También presta atención a las preguntas que hacen. Un comprador serio suele interesarse por la distribución, gastos, estado de la vivienda, zona, reformas o documentación. Está intentando decidir.
Quien solo pregunta “¿cuánto rebajáis?” antes de ver nada quizá no sea el perfil al que debes dedicar tu mejor tarde.
Y otra cosa más, el que solo ve defectos y se pasa toda la visita criticando esto, aquello y lo otro, ya lo puedes ir descartando porque si te hace una oferta será tan baja que sonará ridícula para ti.
No escondas los puntos incómodos de tu vivienda
Filtrar no es solo mirar al comprador. También es llegar tú preparado.
Si hay una derrama aprobada, una reforma pendiente, alguna humedad reparada pero que aún se ve, una carga que revisar o una diferencia entre lo construido y lo que aparece en la documentación, conviene saberlo antes de enseñar la vivienda.
La documentación no se revisa cuando aparece un comprador. Siempre lo digo, se revisa antes que nada.
Porque si la visita va bien, llega una oferta y entonces descubres un problema, tendrás menos margen. El comprador puede enfriarse, pedir una rebaja o simplemente seguir buscando.
Y con razón: nadie quiere enterarse de un asunto importante cuando ya estaba imaginando dónde poner el sofá.

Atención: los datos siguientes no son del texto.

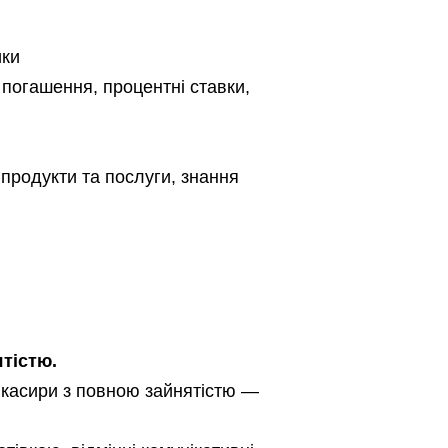
ики
 погашення, процентні ставки,
 продукти та послуги, знання
ятістю.
 касири з повною зайнятістю —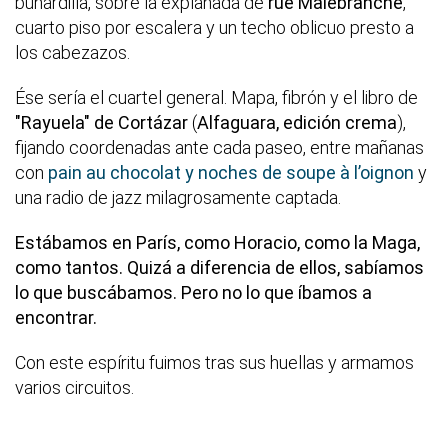
buhardilla, sobre la explanada de
rue Malebranche
,
cuarto piso por escalera y un techo oblicuo presto a
los cabezazos.
Ése sería el cuartel general. Mapa, fibrón y el libro de
"Rayuela" de Cortázar
(
Alfaguara, edición crema
),
fijando coordenadas ante cada paseo, entre mañanas
con
pain au chocolat y noches de soupe à l’oignon
y
una radio de jazz milagrosamente captada.
Estábamos en París, como Horacio, como la Maga,
como tantos.
Quizá a diferencia de ellos, sabíamos
lo que buscábamos. Pero no lo que íbamos a
encontrar.
Con este espíritu fuimos tras sus huellas y armamos
varios circuitos.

No vendas tu casa a ciegas.
Revisa lo que tienes, explica lo que corresponda y deja las condiciones importantes por escrito cuando llegue el momento.
Según el caso, la documentación y cualquier acuerdo de reserva o arras conviene revisarlos con un profesional.
Un filtro sencillo que te ahorra muchas vueltas
Antes de concertar una visita, intenta tener claras cuatro cosas: quién compra, para cuándo, cómo piensa pagar y si depende de vender otra vivienda.
Con eso no tendrás certezas absolutas. Nadie las tiene hasta que la operación está bien atada.
Pero sí separarás bastante mejor al comprador que está preparado del que todavía está dando una vuelta al mercado «solamente mirando».
Y si alguien se molesta personalmente por responder cuatro preguntas razonables en una negociación donde hay tanto en juego, quizá no era tan buena visita como parecía.
Vender bien no consiste en enseñar tu casa al mayor número posible de personas. Consiste en enseñársela a las personas adecuadas y saber qué riesgo tiene cada paso.
Eso te ahorra tiempo, nervios y alguna tarde de limpieza profunda para nada.